▸ **PROBLEM REQUIREMENTS**:
What this exercise needs is every entry restated as written, with no pictures.

▽

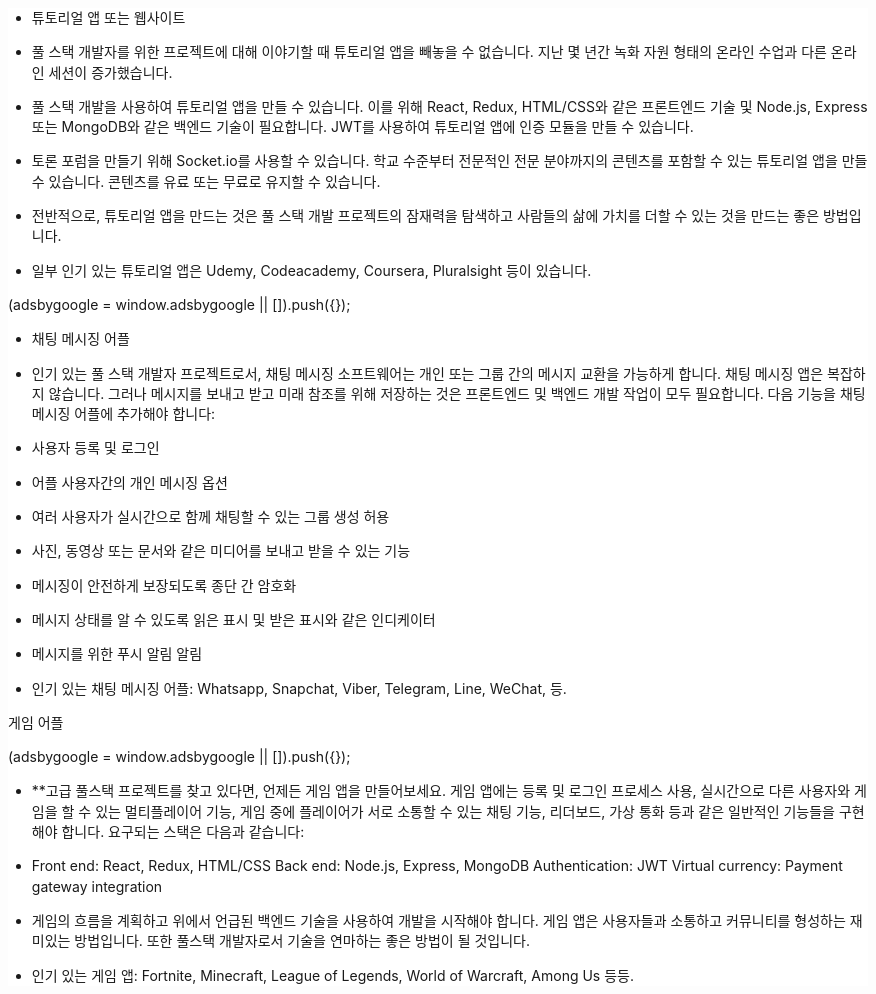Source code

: - 튜토리얼 앱 또는 웹사이트

- 풀 스택 개발자를 위한 프로젝트에 대해 이야기할 때 튜토리얼 앱을 빼놓을 수 없습니다. 지난 몇 년간 녹화 자원 형태의 온라인 수업과 다른 온라인 세션이 증가했습니다.
- 풀 스택 개발을 사용하여 튜토리얼 앱을 만들 수 있습니다. 이를 위해 React, Redux, HTML/CSS와 같은 프론트엔드 기술 및 Node.js, Express 또는 MongoDB와 같은 백엔드 기술이 필요합니다. JWT를 사용하여 튜토리얼 앱에 인증 모듈을 만들 수 있습니다.
- 토론 포럼을 만들기 위해 Socket.io를 사용할 수 있습니다. 학교 수준부터 전문적인 전문 분야까지의 콘텐츠를 포함할 수 있는 튜토리얼 앱을 만들 수 있습니다. 콘텐츠를 유료 또는 무료로 유지할 수 있습니다.
- 전반적으로, 튜토리얼 앱을 만드는 것은 풀 스택 개발 프로젝트의 잠재력을 탐색하고 사람들의 삶에 가치를 더할 수 있는 것을 만드는 좋은 방법입니다.
- 일부 인기 있는 튜토리얼 앱은 Udemy, Codeacademy, Coursera, Pluralsight 등이 있습니다.


<ins class="adsbygoogle"
  style="display:block"
  data-ad-client="ca-pub-4877378276818686"
  data-ad-slot="9743150776"
  data-ad-format="auto"
  data-full-width-responsive="true"></ins>
<component is="script">
(adsbygoogle = window.adsbygoogle || []).push({});
</component>

- 채팅 메시징 어플

- 인기 있는 풀 스택 개발자 프로젝트로서, 채팅 메시징 소프트웨어는 개인 또는 그룹 간의 메시지 교환을 가능하게 합니다. 채팅 메시징 앱은 복잡하지 않습니다. 그러나 메시지를 보내고 받고 미래 참조를 위해 저장하는 것은 프론트엔드 및 백엔드 개발 작업이 모두 필요합니다. 다음 기능을 채팅 메시징 어플에 추가해야 합니다:

- 사용자 등록 및 로그인
- 어플 사용자간의 개인 메시징 옵션
- 여러 사용자가 실시간으로 함께 채팅할 수 있는 그룹 생성 허용
- 사진, 동영상 또는 문서와 같은 미디어를 보내고 받을 수 있는 기능
- 메시징이 안전하게 보장되도록 종단 간 암호화
- 메시지 상태를 알 수 있도록 읽은 표시 및 받은 표시와 같은 인디케이터
- 메시지를 위한 푸시 알림 알림
- 인기 있는 채팅 메시징 어플: Whatsapp, Snapchat, Viber, Telegram, Line, WeChat, 등.

게임 어플


<ins class="adsbygoogle"
  style="display:block"
  data-ad-client="ca-pub-4877378276818686"
  data-ad-slot="9743150776"
  data-ad-format="auto"
  data-full-width-responsive="true"></ins>
<component is="script">
(adsbygoogle = window.adsbygoogle || []).push({});
</component>

- **고급 풀스택 프로젝트를 찾고 있다면, 언제든 게임 앱을 만들어보세요. 게임 앱에는 등록 및 로그인 프로세스 사용, 실시간으로 다른 사용자와 게임을 할 수 있는 멀티플레이어 기능, 게임 중에 플레이어가 서로 소통할 수 있는 채팅 기능, 리더보드, 가상 통화 등과 같은 일반적인 기능들을 구현해야 합니다. 요구되는 스택은 다음과 같습니다:

- Front end: React, Redux, HTML/CSS
Back end: Node.js, Express, MongoDB
Authentication: JWT
Virtual currency: Payment gateway integration
- 게임의 흐름을 계획하고 위에서 언급된 백엔드 기술을 사용하여 개발을 시작해야 합니다. 게임 앱은 사용자들과 소통하고 커뮤니티를 형성하는 재미있는 방법입니다. 또한 풀스택 개발자로서 기술을 연마하는 좋은 방법이 될 것입니다.
- 인기 있는 게임 앱: Fortnite, Minecraft, League of Legends, World of Warcraft, Among Us 등등.
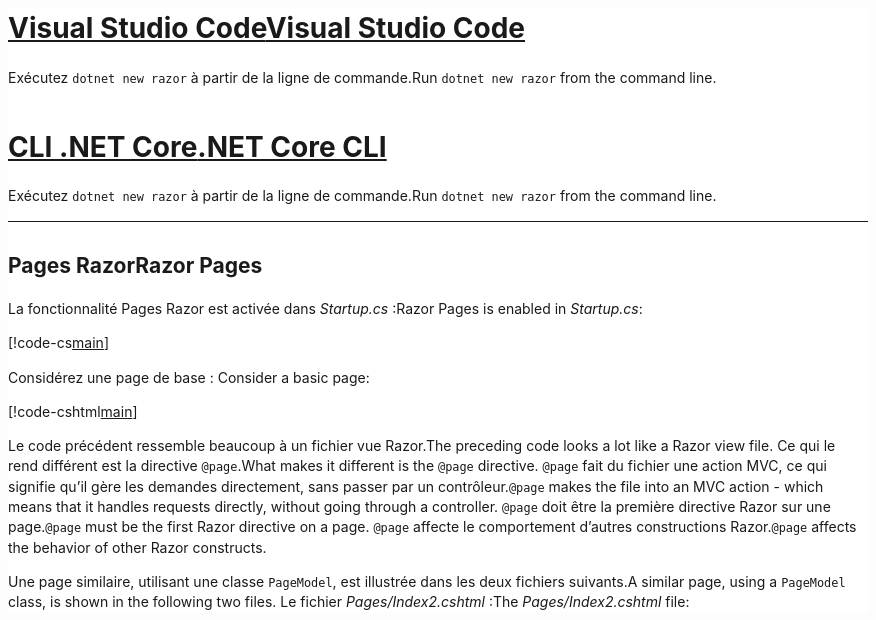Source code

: # <a name="visual-studio-codetabvisual-studio-code"></a>[<span data-ttu-id="e00c2-122">Visual Studio Code</span><span class="sxs-lookup"><span data-stu-id="e00c2-122">Visual Studio Code</span></span>](#tab/visual-studio-code) 

<span data-ttu-id="e00c2-123">Exécutez `dotnet new razor` à partir de la ligne de commande.</span><span class="sxs-lookup"><span data-stu-id="e00c2-123">Run `dotnet new razor` from the command line.</span></span>

#   <a name="net-core-clitabnetcore-cli"></a>[<span data-ttu-id="e00c2-124">CLI .NET Core</span><span class="sxs-lookup"><span data-stu-id="e00c2-124">.NET Core CLI</span></span>](#tab/netcore-cli) 

<span data-ttu-id="e00c2-125">Exécutez `dotnet new razor` à partir de la ligne de commande.</span><span class="sxs-lookup"><span data-stu-id="e00c2-125">Run `dotnet new razor` from the command line.</span></span>

---

## <a name="razor-pages"></a><span data-ttu-id="e00c2-126">Pages Razor</span><span class="sxs-lookup"><span data-stu-id="e00c2-126">Razor Pages</span></span>

<span data-ttu-id="e00c2-127">La fonctionnalité Pages Razor est activée dans *Startup.cs* :</span><span class="sxs-lookup"><span data-stu-id="e00c2-127">Razor Pages is enabled in *Startup.cs*:</span></span>

[!code-cs[main](index/sample/RazorPagesIntro/Startup.cs?name=snippet_Startup)]

<span data-ttu-id="e00c2-128">Considérez une page de base : <a name="OnGet"></a></span><span class="sxs-lookup"><span data-stu-id="e00c2-128">Consider a basic page: <a name="OnGet"></a></span></span>

[!code-cshtml[main](index/sample/RazorPagesIntro/Pages/Index.cshtml)]

<span data-ttu-id="e00c2-129">Le code précédent ressemble beaucoup à un fichier vue Razor.</span><span class="sxs-lookup"><span data-stu-id="e00c2-129">The preceding code looks a lot like a Razor view file.</span></span> <span data-ttu-id="e00c2-130">Ce qui le rend différent est la directive `@page`.</span><span class="sxs-lookup"><span data-stu-id="e00c2-130">What makes it different is the `@page` directive.</span></span> <span data-ttu-id="e00c2-131">`@page` fait du fichier une action MVC, ce qui signifie qu’il gère les demandes directement, sans passer par un contrôleur.</span><span class="sxs-lookup"><span data-stu-id="e00c2-131">`@page` makes the file into an MVC action - which means that it handles requests directly, without going through a controller.</span></span> <span data-ttu-id="e00c2-132">`@page` doit être la première directive Razor sur une page.</span><span class="sxs-lookup"><span data-stu-id="e00c2-132">`@page` must be the first Razor directive on a page.</span></span> <span data-ttu-id="e00c2-133">`@page` affecte le comportement d’autres constructions Razor.</span><span class="sxs-lookup"><span data-stu-id="e00c2-133">`@page` affects the behavior of other Razor constructs.</span></span>

<span data-ttu-id="e00c2-134">Une page similaire, utilisant une classe `PageModel`, est illustrée dans les deux fichiers suivants.</span><span class="sxs-lookup"><span data-stu-id="e00c2-134">A similar page, using a `PageModel` class, is shown in the following two files.</span></span> <span data-ttu-id="e00c2-135">Le fichier *Pages/Index2.cshtml* :</span><span class="sxs-lookup"><span data-stu-id="e00c2-135">The *Pages/Index2.cshtml* file:</span></span>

△

▸ **ANSWER SECTION**:
Source code

: - 튜토리얼 앱 또는 웹사이트

- 풀 스택 개발자를 위한 프로젝트에 대해 이야기할 때 튜토리얼 앱을 빼놓을 수 없습니다. 지난 몇 년간 녹화 자원 형태의 온라인 수업과 다른 온라인 세션이 증가했습니다.
- 풀 스택 개발을 사용하여 튜토리얼 앱을 만들 수 있습니다. 이를 위해 React, Redux, HTML/CSS와 같은 프론트엔드 기술 및 Node.js, Express 또는 MongoDB와 같은 백엔드 기술이 필요합니다. JWT를 사용하여 튜토리얼 앱에 인증 모듈을 만들 수 있습니다.
- 토론 포럼을 만들기 위해 Socket.io를 사용할 수 있습니다. 학교 수준부터 전문적인 전문 분야까지의 콘텐츠를 포함할 수 있는 튜토리얼 앱을 만들 수 있습니다. 콘텐츠를 유료 또는 무료로 유지할 수 있습니다.
- 전반적으로, 튜토리얼 앱을 만드는 것은 풀 스택 개발 프로젝트의 잠재력을 탐색하고 사람들의 삶에 가치를 더할 수 있는 것을 만드는 좋은 방법입니다.
- 일부 인기 있는 튜토리얼 앱은 Udemy, Codeacademy, Coursera, Pluralsight 등이 있습니다.


<ins class="adsbygoogle"
  style="display:block"
  data-ad-client="ca-pub-4877378276818686"
  data-ad-slot="9743150776"
  data-ad-format="auto"
  data-full-width-responsive="true"></ins>
<component is="script">
(adsbygoogle = window.adsbygoogle || []).push({});
</component>

- 채팅 메시징 어플

- 인기 있는 풀 스택 개발자 프로젝트로서, 채팅 메시징 소프트웨어는 개인 또는 그룹 간의 메시지 교환을 가능하게 합니다. 채팅 메시징 앱은 복잡하지 않습니다. 그러나 메시지를 보내고 받고 미래 참조를 위해 저장하는 것은 프론트엔드 및 백엔드 개발 작업이 모두 필요합니다. 다음 기능을 채팅 메시징 어플에 추가해야 합니다:

- 사용자 등록 및 로그인
- 어플 사용자간의 개인 메시징 옵션
- 여러 사용자가 실시간으로 함께 채팅할 수 있는 그룹 생성 허용
- 사진, 동영상 또는 문서와 같은 미디어를 보내고 받을 수 있는 기능
- 메시징이 안전하게 보장되도록 종단 간 암호화
- 메시지 상태를 알 수 있도록 읽은 표시 및 받은 표시와 같은 인디케이터
- 메시지를 위한 푸시 알림 알림
- 인기 있는 채팅 메시징 어플: Whatsapp, Snapchat, Viber, Telegram, Line, WeChat, 등.

게임 어플


<ins class="adsbygoogle"
  style="display:block"
  data-ad-client="ca-pub-4877378276818686"
  data-ad-slot="9743150776"
  data-ad-format="auto"
  data-full-width-responsive="true"></ins>
<component is="script">
(adsbygoogle = window.adsbygoogle || []).push({});
</component>

- **고급 풀스택 프로젝트를 찾고 있다면, 언제든 게임 앱을 만들어보세요. 게임 앱에는 등록 및 로그인 프로세스 사용, 실시간으로 다른 사용자와 게임을 할 수 있는 멀티플레이어 기능, 게임 중에 플레이어가 서로 소통할 수 있는 채팅 기능, 리더보드, 가상 통화 등과 같은 일반적인 기능들을 구현해야 합니다. 요구되는 스택은 다음과 같습니다:

- Front end: React, Redux, HTML/CSS
Back end: Node.js, Express, MongoDB
Authentication: JWT
Virtual currency: Payment gateway integration
- 게임의 흐름을 계획하고 위에서 언급된 백엔드 기술을 사용하여 개발을 시작해야 합니다. 게임 앱은 사용자들과 소통하고 커뮤니티를 형성하는 재미있는 방법입니다. 또한 풀스택 개발자로서 기술을 연마하는 좋은 방법이 될 것입니다.
- 인기 있는 게임 앱: Fortnite, Minecraft, League of Legends, World of Warcraft, Among Us 등등.
Source code

: # <a name="visual-studio-codetabvisual-studio-code"></a>[<span data-ttu-id="e00c2-122">Visual Studio Code</span><span class="sxs-lookup"><span data-stu-id="e00c2-122">Visual Studio Code</span></span>](#tab/visual-studio-code) 

<span data-ttu-id="e00c2-123">Exécutez `dotnet new razor` à partir de la ligne de commande.</span><span class="sxs-lookup"><span data-stu-id="e00c2-123">Run `dotnet new razor` from the command line.</span></span>

#   <a name="net-core-clitabnetcore-cli"></a>[<span data-ttu-id="e00c2-124">CLI .NET Core</span><span class="sxs-lookup"><span data-stu-id="e00c2-124">.NET Core CLI</span></span>](#tab/netcore-cli) 

<span data-ttu-id="e00c2-125">Exécutez `dotnet new razor` à partir de la ligne de commande.</span><span class="sxs-lookup"><span data-stu-id="e00c2-125">Run `dotnet new razor` from the command line.</span></span>

---

## <a name="razor-pages"></a><span data-ttu-id="e00c2-126">Pages Razor</span><span class="sxs-lookup"><span data-stu-id="e00c2-126">Razor Pages</span></span>

<span data-ttu-id="e00c2-127">La fonctionnalité Pages Razor est activée dans *Startup.cs* :</span><span class="sxs-lookup"><span data-stu-id="e00c2-127">Razor Pages is enabled in *Startup.cs*:</span></span>

[!code-cs[main](index/sample/RazorPagesIntro/Startup.cs?name=snippet_Startup)]

<span data-ttu-id="e00c2-128">Considérez une page de base : <a name="OnGet"></a></span><span class="sxs-lookup"><span data-stu-id="e00c2-128">Consider a basic page: <a name="OnGet"></a></span></span>

[!code-cshtml[main](index/sample/RazorPagesIntro/Pages/Index.cshtml)]

<span data-ttu-id="e00c2-129">Le code précédent ressemble beaucoup à un fichier vue Razor.</span><span class="sxs-lookup"><span data-stu-id="e00c2-129">The preceding code looks a lot like a Razor view file.</span></span> <span data-ttu-id="e00c2-130">Ce qui le rend différent est la directive `@page`.</span><span class="sxs-lookup"><span data-stu-id="e00c2-130">What makes it different is the `@page` directive.</span></span> <span data-ttu-id="e00c2-131">`@page` fait du fichier une action MVC, ce qui signifie qu’il gère les demandes directement, sans passer par un contrôleur.</span><span class="sxs-lookup"><span data-stu-id="e00c2-131">`@page` makes the file into an MVC action - which means that it handles requests directly, without going through a controller.</span></span> <span data-ttu-id="e00c2-132">`@page` doit être la première directive Razor sur une page.</span><span class="sxs-lookup"><span data-stu-id="e00c2-132">`@page` must be the first Razor directive on a page.</span></span> <span data-ttu-id="e00c2-133">`@page` affecte le comportement d’autres constructions Razor.</span><span class="sxs-lookup"><span data-stu-id="e00c2-133">`@page` affects the behavior of other Razor constructs.</span></span>

<span data-ttu-id="e00c2-134">Une page similaire, utilisant une classe `PageModel`, est illustrée dans les deux fichiers suivants.</span><span class="sxs-lookup"><span data-stu-id="e00c2-134">A similar page, using a `PageModel` class, is shown in the following two files.</span></span> <span data-ttu-id="e00c2-135">Le fichier *Pages/Index2.cshtml* :</span><span class="sxs-lookup"><span data-stu-id="e00c2-135">The *Pages/Index2.cshtml* file:</span></span>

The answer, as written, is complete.